◆ **Task to complete**:
In every row, swap "common name" for "vernacular name" and reproduce the lines otherwise unchanged.

◆ **Raw records**:
***

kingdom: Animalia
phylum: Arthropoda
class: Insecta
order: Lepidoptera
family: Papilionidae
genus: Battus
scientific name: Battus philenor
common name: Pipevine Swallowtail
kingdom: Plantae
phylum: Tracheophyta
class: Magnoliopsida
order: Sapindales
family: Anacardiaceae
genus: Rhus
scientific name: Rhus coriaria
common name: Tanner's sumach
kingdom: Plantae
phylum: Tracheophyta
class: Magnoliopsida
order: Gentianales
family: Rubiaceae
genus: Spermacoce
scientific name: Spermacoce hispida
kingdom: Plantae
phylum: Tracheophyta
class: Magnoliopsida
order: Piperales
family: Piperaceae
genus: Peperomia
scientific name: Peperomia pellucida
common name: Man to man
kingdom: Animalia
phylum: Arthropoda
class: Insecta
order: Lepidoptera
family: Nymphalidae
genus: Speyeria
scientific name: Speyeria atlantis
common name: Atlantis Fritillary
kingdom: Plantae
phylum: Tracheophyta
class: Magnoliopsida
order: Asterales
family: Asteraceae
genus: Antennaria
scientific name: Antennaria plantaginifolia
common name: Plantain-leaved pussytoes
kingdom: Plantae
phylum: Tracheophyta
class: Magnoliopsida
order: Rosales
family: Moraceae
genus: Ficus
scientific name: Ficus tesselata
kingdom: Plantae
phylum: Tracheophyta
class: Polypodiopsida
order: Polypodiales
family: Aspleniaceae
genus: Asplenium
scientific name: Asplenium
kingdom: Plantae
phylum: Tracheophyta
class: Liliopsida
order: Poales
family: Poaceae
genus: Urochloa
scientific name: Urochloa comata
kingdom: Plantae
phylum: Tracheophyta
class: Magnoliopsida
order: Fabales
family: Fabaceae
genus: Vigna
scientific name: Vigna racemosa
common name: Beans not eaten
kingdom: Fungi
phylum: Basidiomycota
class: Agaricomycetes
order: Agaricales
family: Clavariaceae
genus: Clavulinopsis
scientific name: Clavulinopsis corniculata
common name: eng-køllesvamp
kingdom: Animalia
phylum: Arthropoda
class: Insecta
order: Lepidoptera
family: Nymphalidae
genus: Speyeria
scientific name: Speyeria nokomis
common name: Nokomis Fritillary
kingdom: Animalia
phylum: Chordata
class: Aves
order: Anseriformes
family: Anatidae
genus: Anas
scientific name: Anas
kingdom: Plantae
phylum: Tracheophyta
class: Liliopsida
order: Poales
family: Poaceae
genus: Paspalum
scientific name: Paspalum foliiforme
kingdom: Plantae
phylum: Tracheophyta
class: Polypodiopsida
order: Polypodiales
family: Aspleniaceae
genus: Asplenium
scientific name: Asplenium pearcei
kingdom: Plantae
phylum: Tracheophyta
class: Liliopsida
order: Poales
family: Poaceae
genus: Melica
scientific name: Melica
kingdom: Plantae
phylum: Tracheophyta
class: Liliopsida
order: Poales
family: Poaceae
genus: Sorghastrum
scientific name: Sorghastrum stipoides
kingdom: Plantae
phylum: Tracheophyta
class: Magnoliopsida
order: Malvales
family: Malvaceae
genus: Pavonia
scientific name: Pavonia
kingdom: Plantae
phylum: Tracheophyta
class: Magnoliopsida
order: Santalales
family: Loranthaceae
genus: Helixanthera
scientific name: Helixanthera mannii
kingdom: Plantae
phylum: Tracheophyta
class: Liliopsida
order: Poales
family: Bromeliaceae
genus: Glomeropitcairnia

***

◆ **Exercise solution**:
kingdom: Animalia
phylum: Arthropoda
class: Insecta
order: Lepidoptera
family: Papilionidae
genus: Battus
scientific name: Battus philenor
vernacular name: Pipevine Swallowtail
kingdom: Plantae
phylum: Tracheophyta
class: Magnoliopsida
order: Sapindales
family: Anacardiaceae
genus: Rhus
scientific name: Rhus coriaria
vernacular name: Tanner's sumach
kingdom: Plantae
phylum: Tracheophyta
class: Magnoliopsida
order: Gentianales
family: Rubiaceae
genus: Spermacoce
scientific name: Spermacoce hispida
kingdom: Plantae
phylum: Tracheophyta
class: Magnoliopsida
order: Piperales
family: Piperaceae
genus: Peperomia
scientific name: Peperomia pellucida
vernacular name: Man to man
kingdom: Animalia
phylum: Arthropoda
class: Insecta
order: Lepidoptera
family: Nymphalidae
genus: Speyeria
scientific name: Speyeria atlantis
vernacular name: Atlantis Fritillary
kingdom: Plantae
phylum: Tracheophyta
class: Magnoliopsida
order: Asterales
family: Asteraceae
genus: Antennaria
scientific name: Antennaria plantaginifolia
vernacular name: Plantain-leaved pussytoes
kingdom: Plantae
phylum: Tracheophyta
class: Magnoliopsida
order: Rosales
family: Moraceae
genus: Ficus
scientific name: Ficus tesselata
kingdom: Plantae
phylum: Tracheophyta
class: Polypodiopsida
order: Polypodiales
family: Aspleniaceae
genus: Asplenium
scientific name: Asplenium
kingdom: Plantae
phylum: Tracheophyta
class: Liliopsida
order: Poales
family: Poaceae
genus: Urochloa
scientific name: Urochloa comata
kingdom: Plantae
phylum: Tracheophyta
class: Magnoliopsida
order: Fabales
family: Fabaceae
genus: Vigna
scientific name: Vigna racemosa
vernacular name: Beans not eaten
kingdom: Fungi
phylum: Basidiomycota
class: Agaricomycetes
order: Agaricales
family: Clavariaceae
genus: Clavulinopsis
scientific name: Clavulinopsis corniculata
vernacular name: eng-køllesvamp
kingdom: Animalia
phylum: Arthropoda
class: Insecta
order: Lepidoptera
family: Nymphalidae
genus: Speyeria
scientific name: Speyeria nokomis
vernacular name: Nokomis Fritillary
kingdom: Animalia
phylum: Chordata
class: Aves
order: Anseriformes
family: Anatidae
genus: Anas
scientific name: Anas
kingdom: Plantae
phylum: Tracheophyta
class: Liliopsida
order: Poales
family: Poaceae
genus: Paspalum
scientific name: Paspalum foliiforme
kingdom: Plantae
phylum: Tracheophyta
class: Polypodiopsida
order: Polypodiales
family: Aspleniaceae
genus: Asplenium
scientific name: Asplenium pearcei
kingdom: Plantae
phylum: Tracheophyta
class: Liliopsida
order: Poales
family: Poaceae
genus: Melica
scientific name: Melica
kingdom: Plantae
phylum: Tracheophyta
class: Liliopsida
order: Poales
family: Poaceae
genus: Sorghastrum
scientific name: Sorghastrum stipoides
kingdom: Plantae
phylum: Tracheophyta
class: Magnoliopsida
order: Malvales
family: Malvaceae
genus: Pavonia
scientific name: Pavonia
kingdom: Plantae
phylum: Tracheophyta
class: Magnoliopsida
order: Santalales
family: Loranthaceae
genus: Helixanthera
scientific name: Helixanthera mannii
kingdom: Plantae
phylum: Tracheophyta
class: Liliopsida
order: Poales
family: Bromeliaceae
genus: Glomeropitcairnia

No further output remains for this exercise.